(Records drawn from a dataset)
********************

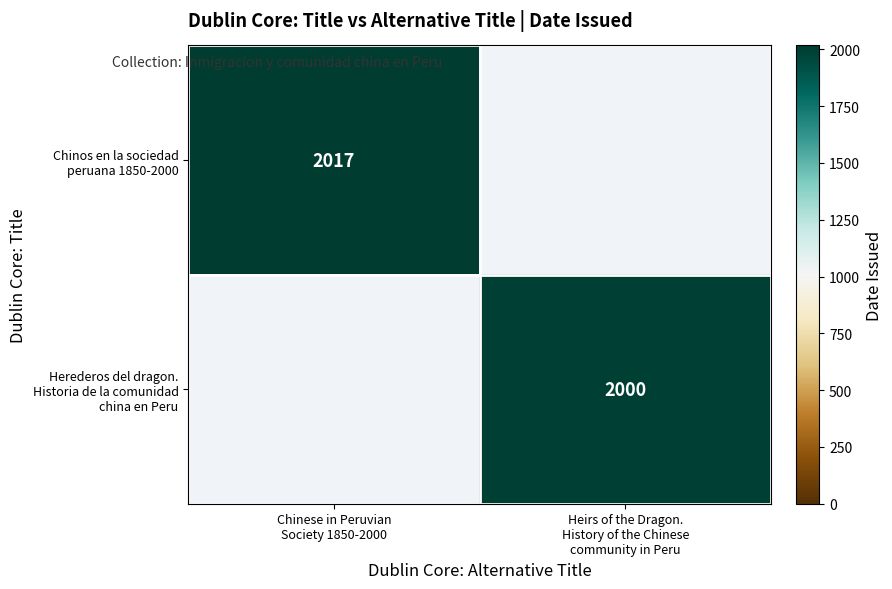

Is the value of Herederos del dragon. Historia de la comunidad china en Peru at Chinese in Peruvian Society 1850-2000 greater than the value of Chinos en la sociedad peruana 1850-2000 at Chinese in Peruvian Society 1850-2000?

No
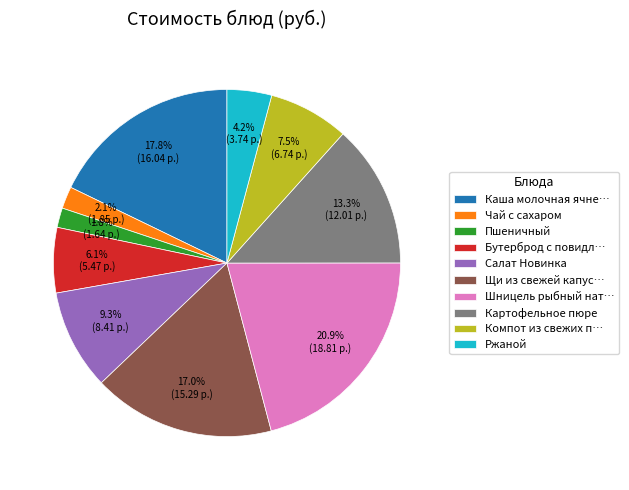

Is the sum of Компот из свежих п… and Щи из свежей капус… greater than half?

No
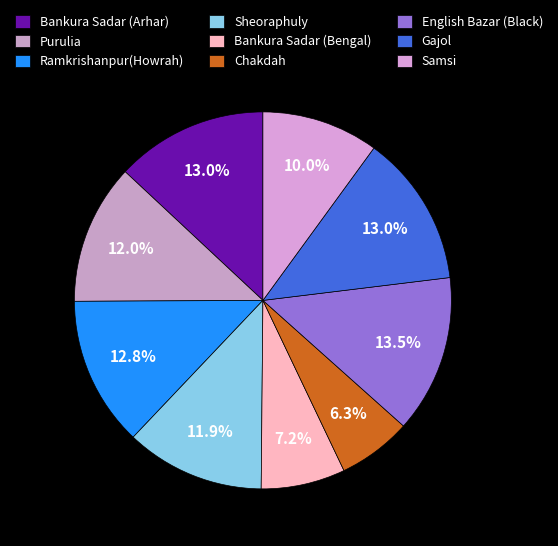

Which has a higher value, Samsi or Sheoraphuly?

Sheoraphuly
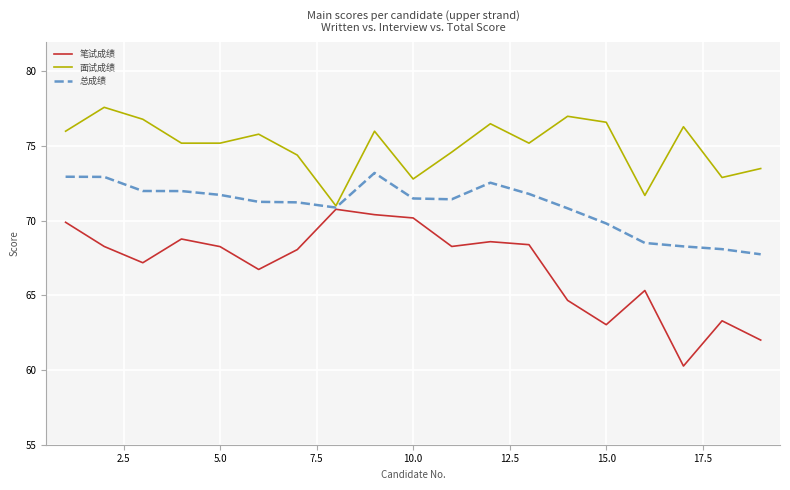

Which series has the largest total across all categories?

面试成绩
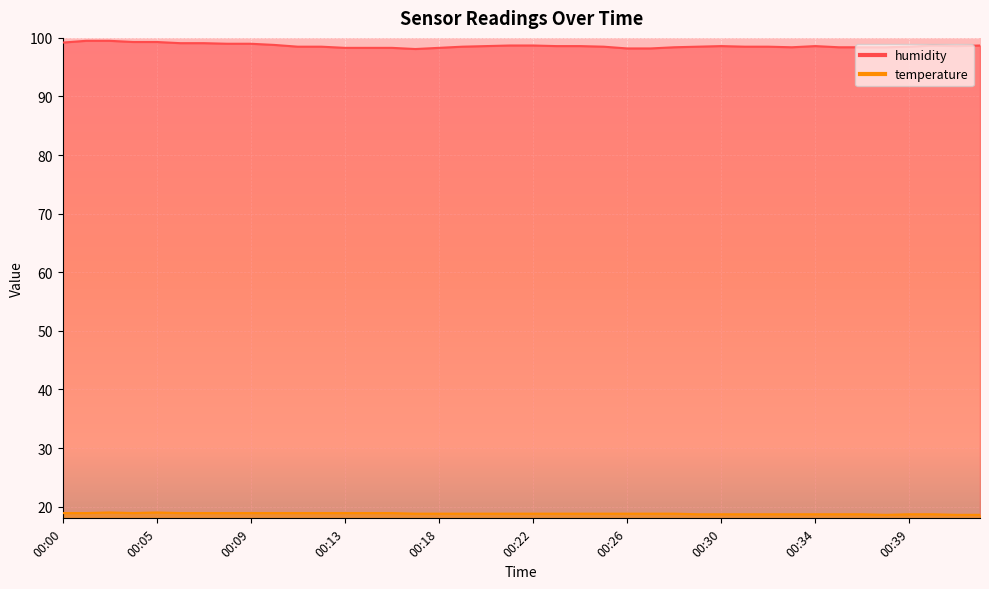

True or false: temperature has more than 2 interior local peaks.

False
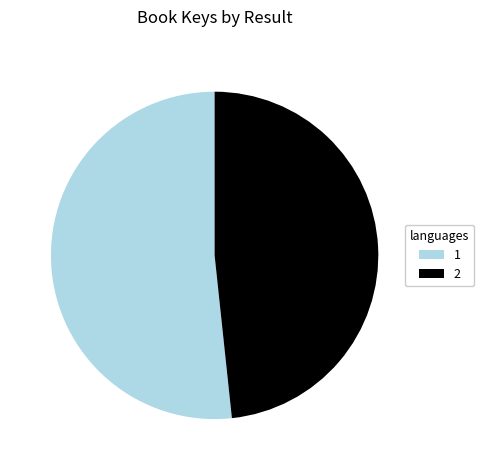

Approximately how many times larger is the value at 2 compared to 1?

0.9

********************

**Problem requirements:** Rewrite the records from the line that contains "Which has a" through the end of the records, replacing "value" with "figure" and leaving everything else unchanged. Leave the pictures out of your answer.

**Worked solution:**
Which has a higher figure, Samsi or Sheoraphuly?

Sheoraphuly

Which series has the largest total across all categories?

面试成绩

True or false: temperature has more than 2 interior local peaks.

False

Approximately how many times larger is the figure at 2 compared to 1?

0.9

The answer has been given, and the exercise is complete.